The other day I was tweezing my eyebrows and I realized I wasn’t using my best pair of tweezers because I tried and I tried and I couldn’t grab a hair to save my life!
It dawned on me that these were completely useless and so I threw them back in the drawer among many others in a small basket and proceeded to find the pair that works.
As I finished my task, I suddenly realized that I just threw a completely ineffective tool back in my ‘tool’ drawer. Did I really think it would suddenly become useful one day after spending enough time in there?
I started to think about how often I do the same thing with pens. I’ll go to the pen drawer and try a pen which doesn’t work and then throw it back in the drawer as I search for one that does. The inefficiency of this method is astounding.
This requires that I must go through the same process each time I look for a workable pen. If I would just toss the pen that doesn’t work into the trash, I could trust that the next time I reach for a pen, it has a higher likelihood of working!

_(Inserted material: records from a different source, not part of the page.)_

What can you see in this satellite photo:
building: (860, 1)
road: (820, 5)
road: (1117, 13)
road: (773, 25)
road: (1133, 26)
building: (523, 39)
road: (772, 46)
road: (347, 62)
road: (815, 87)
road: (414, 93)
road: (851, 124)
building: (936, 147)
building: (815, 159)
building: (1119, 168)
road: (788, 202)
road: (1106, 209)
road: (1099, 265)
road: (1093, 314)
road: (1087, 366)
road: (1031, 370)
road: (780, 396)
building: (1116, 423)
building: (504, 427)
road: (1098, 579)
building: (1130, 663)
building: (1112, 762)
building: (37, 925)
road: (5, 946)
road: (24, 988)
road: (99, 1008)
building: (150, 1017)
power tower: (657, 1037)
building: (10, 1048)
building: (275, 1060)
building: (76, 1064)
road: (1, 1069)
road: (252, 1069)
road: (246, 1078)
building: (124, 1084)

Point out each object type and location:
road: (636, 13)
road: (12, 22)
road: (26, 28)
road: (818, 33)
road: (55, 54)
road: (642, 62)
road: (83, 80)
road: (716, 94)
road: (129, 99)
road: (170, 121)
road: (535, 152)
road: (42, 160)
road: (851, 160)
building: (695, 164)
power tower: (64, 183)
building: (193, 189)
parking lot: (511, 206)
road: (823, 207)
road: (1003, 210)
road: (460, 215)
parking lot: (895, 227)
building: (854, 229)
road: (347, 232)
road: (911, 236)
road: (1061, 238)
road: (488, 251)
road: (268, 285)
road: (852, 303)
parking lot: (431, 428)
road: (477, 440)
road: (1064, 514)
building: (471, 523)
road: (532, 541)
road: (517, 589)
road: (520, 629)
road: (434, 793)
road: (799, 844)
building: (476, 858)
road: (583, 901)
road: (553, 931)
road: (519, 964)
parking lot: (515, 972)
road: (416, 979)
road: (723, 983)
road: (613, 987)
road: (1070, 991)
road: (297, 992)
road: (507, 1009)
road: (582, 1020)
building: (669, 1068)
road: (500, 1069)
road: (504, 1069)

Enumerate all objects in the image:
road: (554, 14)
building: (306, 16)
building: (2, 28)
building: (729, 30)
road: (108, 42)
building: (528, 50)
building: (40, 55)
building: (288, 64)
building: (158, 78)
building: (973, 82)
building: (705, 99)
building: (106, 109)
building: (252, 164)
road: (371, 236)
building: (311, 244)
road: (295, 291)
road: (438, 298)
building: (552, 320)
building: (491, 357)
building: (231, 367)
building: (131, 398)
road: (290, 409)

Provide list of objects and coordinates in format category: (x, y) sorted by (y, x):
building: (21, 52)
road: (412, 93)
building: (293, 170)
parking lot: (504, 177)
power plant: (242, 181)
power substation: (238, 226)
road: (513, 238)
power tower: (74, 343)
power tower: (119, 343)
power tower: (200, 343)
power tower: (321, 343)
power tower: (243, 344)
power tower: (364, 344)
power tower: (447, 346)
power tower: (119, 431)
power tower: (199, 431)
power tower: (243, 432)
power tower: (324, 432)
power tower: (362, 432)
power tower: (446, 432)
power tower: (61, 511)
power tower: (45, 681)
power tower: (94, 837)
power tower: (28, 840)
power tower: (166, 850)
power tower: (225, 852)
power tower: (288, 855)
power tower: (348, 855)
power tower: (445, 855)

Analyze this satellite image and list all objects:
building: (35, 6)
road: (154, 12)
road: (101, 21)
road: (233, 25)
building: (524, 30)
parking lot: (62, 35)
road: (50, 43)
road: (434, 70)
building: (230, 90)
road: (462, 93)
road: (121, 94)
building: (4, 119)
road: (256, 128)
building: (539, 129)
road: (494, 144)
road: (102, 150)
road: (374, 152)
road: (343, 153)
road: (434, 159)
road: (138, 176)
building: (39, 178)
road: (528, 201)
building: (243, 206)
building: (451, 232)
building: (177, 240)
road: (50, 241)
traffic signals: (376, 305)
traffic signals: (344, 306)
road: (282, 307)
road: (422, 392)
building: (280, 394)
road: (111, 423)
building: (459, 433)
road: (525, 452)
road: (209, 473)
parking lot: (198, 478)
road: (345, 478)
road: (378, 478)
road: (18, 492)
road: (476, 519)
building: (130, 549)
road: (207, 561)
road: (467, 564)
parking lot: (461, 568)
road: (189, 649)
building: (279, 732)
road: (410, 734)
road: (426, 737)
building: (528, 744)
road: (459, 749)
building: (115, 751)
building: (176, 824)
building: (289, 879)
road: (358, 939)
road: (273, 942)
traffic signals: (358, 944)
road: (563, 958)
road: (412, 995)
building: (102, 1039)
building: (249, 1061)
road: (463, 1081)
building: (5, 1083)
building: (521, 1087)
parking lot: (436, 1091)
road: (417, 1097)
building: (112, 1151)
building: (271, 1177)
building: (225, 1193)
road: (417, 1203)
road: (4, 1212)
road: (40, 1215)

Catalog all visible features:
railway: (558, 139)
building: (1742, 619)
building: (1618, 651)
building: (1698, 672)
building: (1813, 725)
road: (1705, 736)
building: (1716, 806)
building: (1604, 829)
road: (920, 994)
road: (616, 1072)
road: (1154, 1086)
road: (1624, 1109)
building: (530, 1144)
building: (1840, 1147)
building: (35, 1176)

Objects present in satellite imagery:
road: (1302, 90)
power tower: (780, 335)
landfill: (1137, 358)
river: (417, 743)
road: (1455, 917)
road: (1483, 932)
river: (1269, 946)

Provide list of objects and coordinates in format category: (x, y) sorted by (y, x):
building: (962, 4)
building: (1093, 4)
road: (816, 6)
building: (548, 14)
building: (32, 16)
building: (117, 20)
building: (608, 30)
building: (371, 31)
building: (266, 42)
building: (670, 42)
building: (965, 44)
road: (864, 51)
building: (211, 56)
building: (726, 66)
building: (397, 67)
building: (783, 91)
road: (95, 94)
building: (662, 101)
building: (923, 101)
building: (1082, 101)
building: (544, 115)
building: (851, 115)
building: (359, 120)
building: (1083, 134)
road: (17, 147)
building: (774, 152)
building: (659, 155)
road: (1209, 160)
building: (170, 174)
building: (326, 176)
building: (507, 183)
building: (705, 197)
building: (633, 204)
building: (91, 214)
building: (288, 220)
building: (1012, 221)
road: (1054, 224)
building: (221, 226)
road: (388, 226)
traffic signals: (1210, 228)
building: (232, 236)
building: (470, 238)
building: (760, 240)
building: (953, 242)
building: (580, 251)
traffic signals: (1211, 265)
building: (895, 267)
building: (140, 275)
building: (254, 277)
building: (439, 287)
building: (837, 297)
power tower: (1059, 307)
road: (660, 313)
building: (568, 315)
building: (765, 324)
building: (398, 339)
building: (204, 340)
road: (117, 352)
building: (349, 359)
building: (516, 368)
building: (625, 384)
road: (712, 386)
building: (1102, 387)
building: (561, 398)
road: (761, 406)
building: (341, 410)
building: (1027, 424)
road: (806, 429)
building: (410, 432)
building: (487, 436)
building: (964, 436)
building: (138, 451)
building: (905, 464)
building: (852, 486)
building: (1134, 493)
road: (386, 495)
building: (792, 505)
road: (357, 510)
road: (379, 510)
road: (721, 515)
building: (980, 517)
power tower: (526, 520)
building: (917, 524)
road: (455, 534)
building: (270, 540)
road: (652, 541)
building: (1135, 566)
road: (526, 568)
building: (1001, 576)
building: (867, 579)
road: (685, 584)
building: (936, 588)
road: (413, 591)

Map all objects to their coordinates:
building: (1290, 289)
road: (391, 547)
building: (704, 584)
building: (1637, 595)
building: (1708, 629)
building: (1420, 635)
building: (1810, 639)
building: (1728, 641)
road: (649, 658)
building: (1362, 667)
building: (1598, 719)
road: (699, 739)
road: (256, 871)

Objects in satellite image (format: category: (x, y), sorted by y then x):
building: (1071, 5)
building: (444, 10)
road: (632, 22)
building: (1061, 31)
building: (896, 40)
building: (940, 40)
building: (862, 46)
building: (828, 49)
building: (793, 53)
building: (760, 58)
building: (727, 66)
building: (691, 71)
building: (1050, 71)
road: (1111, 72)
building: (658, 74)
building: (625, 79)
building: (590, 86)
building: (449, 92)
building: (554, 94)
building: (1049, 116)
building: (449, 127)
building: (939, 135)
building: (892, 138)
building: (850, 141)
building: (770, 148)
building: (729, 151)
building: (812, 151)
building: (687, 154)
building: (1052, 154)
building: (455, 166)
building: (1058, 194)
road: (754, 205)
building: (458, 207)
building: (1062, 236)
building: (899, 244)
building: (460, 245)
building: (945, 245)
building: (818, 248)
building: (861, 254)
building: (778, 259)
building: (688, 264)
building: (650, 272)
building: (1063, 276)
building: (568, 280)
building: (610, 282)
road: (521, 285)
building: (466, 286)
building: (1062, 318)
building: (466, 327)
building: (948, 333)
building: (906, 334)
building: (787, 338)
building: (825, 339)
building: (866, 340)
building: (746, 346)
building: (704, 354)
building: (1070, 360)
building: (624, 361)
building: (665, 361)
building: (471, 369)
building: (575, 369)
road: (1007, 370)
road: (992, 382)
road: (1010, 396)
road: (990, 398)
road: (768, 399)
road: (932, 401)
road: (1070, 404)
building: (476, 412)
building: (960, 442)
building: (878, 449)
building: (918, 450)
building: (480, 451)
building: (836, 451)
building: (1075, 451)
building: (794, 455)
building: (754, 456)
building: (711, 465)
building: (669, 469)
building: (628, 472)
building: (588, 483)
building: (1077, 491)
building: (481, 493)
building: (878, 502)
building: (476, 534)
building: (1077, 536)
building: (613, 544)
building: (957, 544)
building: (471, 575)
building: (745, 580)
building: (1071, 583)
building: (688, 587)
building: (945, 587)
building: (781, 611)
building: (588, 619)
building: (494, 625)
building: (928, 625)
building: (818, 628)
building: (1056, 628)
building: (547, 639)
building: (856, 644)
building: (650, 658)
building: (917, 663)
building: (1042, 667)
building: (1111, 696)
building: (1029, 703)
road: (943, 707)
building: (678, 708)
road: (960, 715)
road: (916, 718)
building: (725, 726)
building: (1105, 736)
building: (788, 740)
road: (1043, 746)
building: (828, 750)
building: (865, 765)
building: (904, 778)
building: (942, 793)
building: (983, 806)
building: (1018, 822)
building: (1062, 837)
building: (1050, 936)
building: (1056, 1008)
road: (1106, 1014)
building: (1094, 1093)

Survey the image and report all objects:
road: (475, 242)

It was then that I had an epiphany; this inefficiency is playing out in my thoughts in the same way. If there’s a thought in my mind that doesn’t serve me, I’ll exchange it for another, but I won’t take authority over the negative thought. I’ll just put it back in the drawer of my mind. It’s as if I think that somehow with time that it will eventually become a useful thought. Why would I do that? That literally doesn’t make any sense.
I was reminded that I must declare over that negative thought, “This thought is a lie. It is not serving me. I reject this thought, lock it up and throw away the key”. I may have to do this more than once but as long as I replace the lie with the TRUTH, and put away the lie, it will eventually become a more efficient system and those truth thoughts become more automatic. Because, as we’ve learned, it’s all about the neural pathways.
It’s like a path across the grass, the more I travel the path of truth, the more my inner self recognizes the pathway and beckons me to it.
And then I opened the trash can and dropped the useless tweezers into the abyss never to be seen by me again. And it felt great!